People who stay at Jake’s are usually there for fishing, so it would seem that crossing the lake on a boat wouldn’t be a big deal. But Lake of the Woods is huge. It runs 85 miles long and 56 miles wide at its widest point, and has an area of 1,727 square miles. It’s the seventh largest freshwater lake located (at least partially) in the U.S., right after the five Great Lakes and Great Salt Lake in Utah. Fifty miles of water lay in between mainland Minnesota and Jake’s, 30 of which are over completely open water, meaning you can’t see land in any direction.

“You would not take a normal boat across,” Colson said. “You’d have to take a 30-foot boat across and the wind gets to probably 20, 25 miles per hour.”

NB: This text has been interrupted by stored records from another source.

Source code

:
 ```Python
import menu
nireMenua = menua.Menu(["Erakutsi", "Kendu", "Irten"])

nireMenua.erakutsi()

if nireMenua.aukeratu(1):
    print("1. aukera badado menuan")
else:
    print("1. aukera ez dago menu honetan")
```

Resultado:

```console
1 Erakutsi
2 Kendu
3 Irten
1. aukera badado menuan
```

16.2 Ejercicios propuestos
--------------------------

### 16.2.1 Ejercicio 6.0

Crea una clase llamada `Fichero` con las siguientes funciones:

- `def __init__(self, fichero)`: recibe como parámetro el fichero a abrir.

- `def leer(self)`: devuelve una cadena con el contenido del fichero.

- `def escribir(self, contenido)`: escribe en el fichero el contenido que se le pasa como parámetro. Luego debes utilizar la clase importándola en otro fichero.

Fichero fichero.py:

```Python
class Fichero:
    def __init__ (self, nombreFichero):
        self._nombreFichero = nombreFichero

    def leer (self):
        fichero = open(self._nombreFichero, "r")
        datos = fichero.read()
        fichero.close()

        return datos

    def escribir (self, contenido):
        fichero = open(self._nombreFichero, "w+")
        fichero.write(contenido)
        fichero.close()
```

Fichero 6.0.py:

This is a deterrent for fishing tourists, including Bob Anderson from Altoona, Wisconsin, who has been traveling to areas in Canada including the Northwest Angle for the last 30 or so years.

“The border being closed puts a damper on things,” Anderson said. At 72 years old, Anderson said he’s the youngest member of his fishing group of three that had driven to the Northwest Angle for years before the pandemic. He said that they wouldn’t be able to take their own boat across Lake of the Woods, which they prefer to use for fishing once they get to the resort.

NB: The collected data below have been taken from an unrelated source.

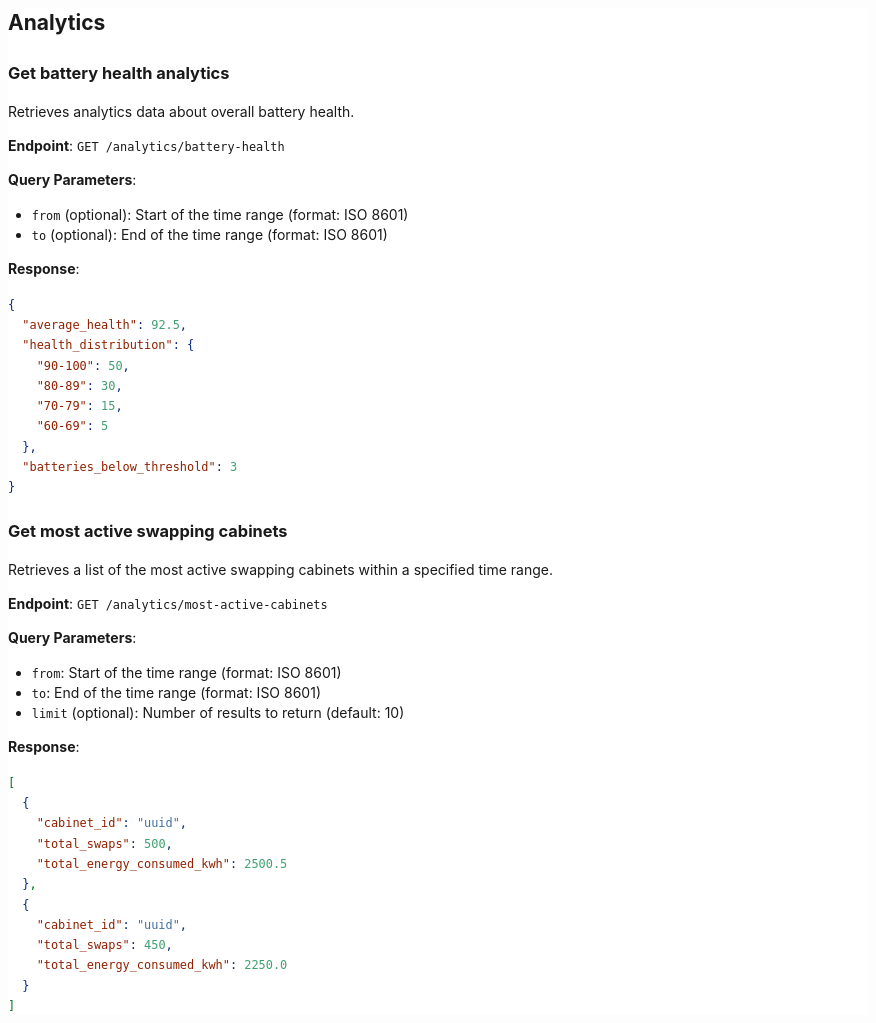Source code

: ## Analytics

### Get battery health analytics

Retrieves analytics data about overall battery health.

**Endpoint**: `GET /analytics/battery-health`

**Query Parameters**:
- `from` (optional): Start of the time range (format: ISO 8601)
- `to` (optional): End of the time range (format: ISO 8601)

**Response**:

```json
{
  "average_health": 92.5,
  "health_distribution": {
    "90-100": 50,
    "80-89": 30,
    "70-79": 15,
    "60-69": 5
  },
  "batteries_below_threshold": 3
}
```

### Get most active swapping cabinets

Retrieves a list of the most active swapping cabinets within a specified time range.

**Endpoint**: `GET /analytics/most-active-cabinets`

**Query Parameters**:
- `from`: Start of the time range (format: ISO 8601)
- `to`: End of the time range (format: ISO 8601)
- `limit` (optional): Number of results to return (default: 10)

**Response**:

```json
[
  {
    "cabinet_id": "uuid",
    "total_swaps": 500,
    "total_energy_consumed_kwh": 2500.5
  },
  {
    "cabinet_id": "uuid",
    "total_swaps": 450,
    "total_energy_consumed_kwh": 2250.0
  }
]
```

“This year we were thinking about taking the charter…but in our case, the three of us made a decision to hold off until later in the fall and hopefully the border will be open,” Anderson said.

For resort owners like Colson, this is yet another consequence of what they call Canada’s ignorance of the area. Colson said last summer his revenue was down 80 to 85 percent, and that he’s not crunched the numbers too accurately since then because “it’s a little too depressing.”

“You know, we spent our lives building up this resort,” Colson said. “This is not like something you can just open up, right, you have to have a relationship with people, and we’re losing those relationships. So even if the road would open up tomorrow, it’s gonna take me years to even get back to where I was before last June. It would have been the best June I’ve ever had in my life. And we feel it was stolen from us.”

Anderson said he feels for resort owners like Colson, and was disappointed to hear that they were losing huge amounts of business over the last year.

“It’s not us versus Canadians, it’s Minnesotans not being able to make a living because they can’t get their customers up there,” Anderson said.